Jason Davidson, food and agriculture campaign associate at Friends of the Earth, said in a statement that the scientific evidence contradicts the EPA's assessment of glyphosate, the active ingredient in Monsanto's Roundup.

"The science is clear about glyphosate," Davidson said. "This dangerous herbicide causes serious health risks, including cancer, and threatens our environment. EPA must do its job and ban this toxic pesticide instead of prioritizing corporate profits."

In a press release, Friends of the Earth said the EPA cited "Monsanto-funded studies in its evaluation" of glyphosate.

Drew Toher, community resource and policy director at Beyond Pesticides, said the EPA is "getting the science wrong... and needs to listen to international agencies and peer-reviewed literature on the dangers posed by widespread use of this herbicide."

"While continuing to pressure EPA, we encourage advocates to get active in their community," Toher said, "and work with their local elected officials towards organic policies that stop glyphosate and other toxic pesticides like it."

As Common Dreams reported last month, a California jury ordered Monsanto--which was acquired by German pharmaceutical giant Bayer last year--to pay a record $2 billion in damages to a couple that was diagnosed with non-Hodgkin's lymphoma (NHL) after using Roundup for years.

The jury's May verdict was the third time in less than a year that Monsanto was found liable for cancer.
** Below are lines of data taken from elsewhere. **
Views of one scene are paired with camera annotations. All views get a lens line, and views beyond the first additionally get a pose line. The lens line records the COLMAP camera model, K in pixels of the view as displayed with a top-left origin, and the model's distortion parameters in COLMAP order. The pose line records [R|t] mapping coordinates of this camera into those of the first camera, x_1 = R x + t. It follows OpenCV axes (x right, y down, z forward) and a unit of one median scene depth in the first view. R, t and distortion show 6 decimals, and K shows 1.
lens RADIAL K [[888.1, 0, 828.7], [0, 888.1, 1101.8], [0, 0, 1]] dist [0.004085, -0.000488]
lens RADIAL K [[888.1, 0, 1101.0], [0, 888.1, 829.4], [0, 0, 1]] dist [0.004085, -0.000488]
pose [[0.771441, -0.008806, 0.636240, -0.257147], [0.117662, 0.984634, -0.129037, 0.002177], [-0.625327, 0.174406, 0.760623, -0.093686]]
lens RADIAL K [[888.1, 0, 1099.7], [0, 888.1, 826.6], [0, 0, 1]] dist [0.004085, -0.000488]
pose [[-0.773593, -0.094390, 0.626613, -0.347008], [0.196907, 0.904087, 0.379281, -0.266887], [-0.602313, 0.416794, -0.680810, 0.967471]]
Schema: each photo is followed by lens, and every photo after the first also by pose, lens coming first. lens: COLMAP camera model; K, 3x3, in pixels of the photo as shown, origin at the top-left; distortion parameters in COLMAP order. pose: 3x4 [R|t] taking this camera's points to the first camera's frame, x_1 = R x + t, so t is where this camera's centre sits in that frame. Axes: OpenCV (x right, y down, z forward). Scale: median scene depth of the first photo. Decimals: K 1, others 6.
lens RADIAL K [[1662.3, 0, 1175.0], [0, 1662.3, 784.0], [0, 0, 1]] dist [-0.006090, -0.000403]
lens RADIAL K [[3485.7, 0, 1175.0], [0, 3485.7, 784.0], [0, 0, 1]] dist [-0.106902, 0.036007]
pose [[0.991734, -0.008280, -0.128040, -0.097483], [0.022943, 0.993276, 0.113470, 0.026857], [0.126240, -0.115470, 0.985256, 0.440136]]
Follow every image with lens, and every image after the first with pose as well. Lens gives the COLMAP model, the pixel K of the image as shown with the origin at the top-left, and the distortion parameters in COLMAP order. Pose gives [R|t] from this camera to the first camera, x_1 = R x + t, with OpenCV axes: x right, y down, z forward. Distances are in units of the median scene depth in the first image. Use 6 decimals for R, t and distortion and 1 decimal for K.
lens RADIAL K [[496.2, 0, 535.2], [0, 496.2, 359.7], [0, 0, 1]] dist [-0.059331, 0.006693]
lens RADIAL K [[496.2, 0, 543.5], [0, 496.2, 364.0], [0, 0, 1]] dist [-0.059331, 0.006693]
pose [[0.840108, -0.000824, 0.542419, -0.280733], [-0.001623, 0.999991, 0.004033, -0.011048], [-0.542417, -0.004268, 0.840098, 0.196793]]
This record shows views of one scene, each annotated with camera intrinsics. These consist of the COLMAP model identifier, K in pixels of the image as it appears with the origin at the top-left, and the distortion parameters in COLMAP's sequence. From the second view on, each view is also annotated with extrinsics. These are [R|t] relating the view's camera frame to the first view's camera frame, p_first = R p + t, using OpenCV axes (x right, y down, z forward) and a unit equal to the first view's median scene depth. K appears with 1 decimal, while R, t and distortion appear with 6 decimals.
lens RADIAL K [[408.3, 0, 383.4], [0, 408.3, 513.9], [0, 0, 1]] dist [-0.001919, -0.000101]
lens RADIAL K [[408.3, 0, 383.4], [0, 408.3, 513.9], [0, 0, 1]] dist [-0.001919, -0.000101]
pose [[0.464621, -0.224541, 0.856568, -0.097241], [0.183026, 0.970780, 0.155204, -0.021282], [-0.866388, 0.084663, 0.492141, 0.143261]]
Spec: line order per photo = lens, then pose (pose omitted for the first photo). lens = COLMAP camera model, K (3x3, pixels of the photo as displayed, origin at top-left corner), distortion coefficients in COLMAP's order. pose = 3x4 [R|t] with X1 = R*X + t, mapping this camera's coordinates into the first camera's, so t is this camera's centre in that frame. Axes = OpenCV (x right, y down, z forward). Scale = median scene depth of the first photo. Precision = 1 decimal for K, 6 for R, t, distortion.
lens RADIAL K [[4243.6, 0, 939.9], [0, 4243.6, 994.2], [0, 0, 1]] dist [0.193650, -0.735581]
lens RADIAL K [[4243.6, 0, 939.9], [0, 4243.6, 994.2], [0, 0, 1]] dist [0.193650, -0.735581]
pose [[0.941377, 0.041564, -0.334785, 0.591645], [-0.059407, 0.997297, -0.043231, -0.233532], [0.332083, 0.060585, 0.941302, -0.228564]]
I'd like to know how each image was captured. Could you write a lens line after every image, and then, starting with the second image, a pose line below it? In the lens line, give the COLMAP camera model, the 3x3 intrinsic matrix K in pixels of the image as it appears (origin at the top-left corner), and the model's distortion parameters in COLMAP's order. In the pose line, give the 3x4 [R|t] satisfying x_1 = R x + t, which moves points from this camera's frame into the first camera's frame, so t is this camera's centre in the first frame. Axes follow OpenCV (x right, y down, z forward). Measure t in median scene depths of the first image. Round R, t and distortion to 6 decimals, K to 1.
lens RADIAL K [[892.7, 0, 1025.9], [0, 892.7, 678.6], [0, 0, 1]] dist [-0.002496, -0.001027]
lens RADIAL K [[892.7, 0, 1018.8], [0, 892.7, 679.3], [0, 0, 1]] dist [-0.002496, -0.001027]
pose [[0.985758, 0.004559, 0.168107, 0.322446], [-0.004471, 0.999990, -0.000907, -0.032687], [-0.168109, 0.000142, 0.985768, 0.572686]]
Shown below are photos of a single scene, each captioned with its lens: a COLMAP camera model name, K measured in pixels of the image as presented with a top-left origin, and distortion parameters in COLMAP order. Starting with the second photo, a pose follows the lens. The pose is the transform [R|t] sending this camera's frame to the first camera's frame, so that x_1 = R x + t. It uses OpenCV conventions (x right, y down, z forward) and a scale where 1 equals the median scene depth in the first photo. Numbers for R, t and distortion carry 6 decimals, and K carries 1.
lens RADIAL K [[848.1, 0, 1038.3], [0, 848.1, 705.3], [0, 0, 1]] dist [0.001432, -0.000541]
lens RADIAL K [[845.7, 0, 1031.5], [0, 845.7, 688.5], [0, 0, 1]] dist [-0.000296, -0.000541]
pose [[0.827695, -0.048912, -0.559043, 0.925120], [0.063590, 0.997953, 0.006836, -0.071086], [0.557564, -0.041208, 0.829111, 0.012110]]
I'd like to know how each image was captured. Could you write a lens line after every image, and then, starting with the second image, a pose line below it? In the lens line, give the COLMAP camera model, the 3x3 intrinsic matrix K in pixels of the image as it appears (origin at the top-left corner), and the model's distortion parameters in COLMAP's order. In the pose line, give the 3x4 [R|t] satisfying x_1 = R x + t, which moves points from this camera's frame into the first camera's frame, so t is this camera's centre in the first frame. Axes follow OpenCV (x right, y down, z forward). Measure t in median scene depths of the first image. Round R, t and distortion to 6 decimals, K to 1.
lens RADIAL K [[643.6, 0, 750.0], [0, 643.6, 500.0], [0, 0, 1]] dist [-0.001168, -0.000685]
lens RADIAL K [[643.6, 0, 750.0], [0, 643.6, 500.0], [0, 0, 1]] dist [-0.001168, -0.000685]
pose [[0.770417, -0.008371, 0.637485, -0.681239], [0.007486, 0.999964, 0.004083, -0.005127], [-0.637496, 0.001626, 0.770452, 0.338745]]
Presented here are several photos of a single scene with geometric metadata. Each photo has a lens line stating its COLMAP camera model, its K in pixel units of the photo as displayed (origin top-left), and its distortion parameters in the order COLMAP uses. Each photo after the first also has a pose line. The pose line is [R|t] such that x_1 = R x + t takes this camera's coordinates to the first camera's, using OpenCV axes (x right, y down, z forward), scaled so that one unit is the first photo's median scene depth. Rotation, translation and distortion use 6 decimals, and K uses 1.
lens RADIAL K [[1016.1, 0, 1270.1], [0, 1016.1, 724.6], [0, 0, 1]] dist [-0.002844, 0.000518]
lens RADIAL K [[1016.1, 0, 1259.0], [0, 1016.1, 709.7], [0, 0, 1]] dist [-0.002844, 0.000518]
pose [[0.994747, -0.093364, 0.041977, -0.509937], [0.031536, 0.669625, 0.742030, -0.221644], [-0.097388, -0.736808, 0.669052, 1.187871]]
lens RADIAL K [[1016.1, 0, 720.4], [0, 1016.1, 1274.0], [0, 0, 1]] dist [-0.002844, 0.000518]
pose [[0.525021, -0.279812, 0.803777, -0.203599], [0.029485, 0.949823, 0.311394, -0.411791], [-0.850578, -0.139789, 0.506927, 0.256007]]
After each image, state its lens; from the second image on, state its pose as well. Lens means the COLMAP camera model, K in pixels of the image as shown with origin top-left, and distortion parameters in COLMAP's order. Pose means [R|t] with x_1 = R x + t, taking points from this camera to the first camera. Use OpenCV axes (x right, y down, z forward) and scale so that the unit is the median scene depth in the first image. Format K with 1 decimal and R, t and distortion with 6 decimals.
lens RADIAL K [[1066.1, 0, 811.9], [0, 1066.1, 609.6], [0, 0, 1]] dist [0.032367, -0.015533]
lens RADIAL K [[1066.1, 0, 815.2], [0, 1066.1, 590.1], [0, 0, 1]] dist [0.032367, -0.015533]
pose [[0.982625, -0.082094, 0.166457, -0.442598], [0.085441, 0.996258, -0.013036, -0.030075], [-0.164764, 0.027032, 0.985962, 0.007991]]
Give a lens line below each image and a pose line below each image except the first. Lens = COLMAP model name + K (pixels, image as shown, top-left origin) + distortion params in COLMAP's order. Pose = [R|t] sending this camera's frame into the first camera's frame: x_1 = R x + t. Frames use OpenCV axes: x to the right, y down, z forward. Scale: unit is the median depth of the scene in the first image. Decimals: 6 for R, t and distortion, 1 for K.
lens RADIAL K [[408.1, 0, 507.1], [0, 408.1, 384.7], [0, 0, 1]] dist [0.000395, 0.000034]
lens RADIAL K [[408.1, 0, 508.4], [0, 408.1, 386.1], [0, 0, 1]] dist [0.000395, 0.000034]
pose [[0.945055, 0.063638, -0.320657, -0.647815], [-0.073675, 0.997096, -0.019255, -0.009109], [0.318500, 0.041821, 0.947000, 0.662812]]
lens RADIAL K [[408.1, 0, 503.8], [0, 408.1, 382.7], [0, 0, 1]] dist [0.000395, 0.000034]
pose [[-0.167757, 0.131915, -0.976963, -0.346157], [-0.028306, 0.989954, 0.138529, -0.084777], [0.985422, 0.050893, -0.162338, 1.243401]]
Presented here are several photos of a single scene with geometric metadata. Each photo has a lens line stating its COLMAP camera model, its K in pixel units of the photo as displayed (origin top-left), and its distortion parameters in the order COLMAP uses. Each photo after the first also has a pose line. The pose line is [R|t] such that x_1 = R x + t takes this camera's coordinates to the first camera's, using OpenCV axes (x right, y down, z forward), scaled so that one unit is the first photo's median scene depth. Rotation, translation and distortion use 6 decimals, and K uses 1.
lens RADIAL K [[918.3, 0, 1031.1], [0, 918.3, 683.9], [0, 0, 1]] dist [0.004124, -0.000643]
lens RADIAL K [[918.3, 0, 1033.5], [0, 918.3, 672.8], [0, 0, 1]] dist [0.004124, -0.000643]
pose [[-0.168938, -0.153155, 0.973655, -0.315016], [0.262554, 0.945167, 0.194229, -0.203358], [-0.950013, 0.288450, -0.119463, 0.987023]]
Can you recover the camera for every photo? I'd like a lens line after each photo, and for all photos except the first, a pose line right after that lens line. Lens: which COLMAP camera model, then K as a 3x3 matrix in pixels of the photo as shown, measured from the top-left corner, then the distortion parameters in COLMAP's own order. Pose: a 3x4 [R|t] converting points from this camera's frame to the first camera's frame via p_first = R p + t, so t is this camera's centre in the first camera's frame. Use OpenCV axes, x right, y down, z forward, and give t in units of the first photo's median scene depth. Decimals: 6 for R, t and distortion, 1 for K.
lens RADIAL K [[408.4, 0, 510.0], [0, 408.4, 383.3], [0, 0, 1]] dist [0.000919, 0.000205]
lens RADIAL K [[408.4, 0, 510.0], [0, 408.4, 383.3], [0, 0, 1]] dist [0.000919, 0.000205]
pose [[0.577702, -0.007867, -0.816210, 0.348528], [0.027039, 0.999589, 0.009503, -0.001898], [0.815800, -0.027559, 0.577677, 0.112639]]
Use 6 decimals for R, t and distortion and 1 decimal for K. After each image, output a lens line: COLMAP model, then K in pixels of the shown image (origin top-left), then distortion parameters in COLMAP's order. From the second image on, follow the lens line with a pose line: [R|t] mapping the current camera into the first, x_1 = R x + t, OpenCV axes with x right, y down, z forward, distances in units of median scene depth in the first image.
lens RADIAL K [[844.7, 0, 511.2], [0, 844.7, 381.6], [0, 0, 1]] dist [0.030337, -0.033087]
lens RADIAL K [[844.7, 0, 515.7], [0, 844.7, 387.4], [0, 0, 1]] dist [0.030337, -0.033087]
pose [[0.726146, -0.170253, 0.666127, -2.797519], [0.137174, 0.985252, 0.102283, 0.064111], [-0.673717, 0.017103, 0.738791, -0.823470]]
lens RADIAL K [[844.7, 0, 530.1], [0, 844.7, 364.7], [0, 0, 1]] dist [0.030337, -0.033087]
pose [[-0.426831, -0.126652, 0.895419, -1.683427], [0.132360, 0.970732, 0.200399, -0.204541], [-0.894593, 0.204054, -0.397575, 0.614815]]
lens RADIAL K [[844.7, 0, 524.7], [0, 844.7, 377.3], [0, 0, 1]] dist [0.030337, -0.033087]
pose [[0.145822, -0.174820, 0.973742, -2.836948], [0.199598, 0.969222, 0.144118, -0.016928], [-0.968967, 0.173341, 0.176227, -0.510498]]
"It's time for the EPA to stand up to Monsanto-Bayer and protect farmers, farm workers, lawn care workers, and consumers," said Alexis Baden-Mayer, political director of the Organic Consumers Association. "If Trump's EPA chooses to ignore the science, Congress should step in."

Zen Honeycutt, executive director of Moms Across America, warned in a statement Wednesday that, if reapproved, glyphosate will continue to "contaminate our tap water, breast milk, baby food, formulas, cereals, thousands of food types, and cotton products."

"It will continue to destroy soil quality, which contributes to climate change, the decline of marine and wildlife and the environment," said Honeycutt. "In short, the only way the EPA can do its job is to revoke its license."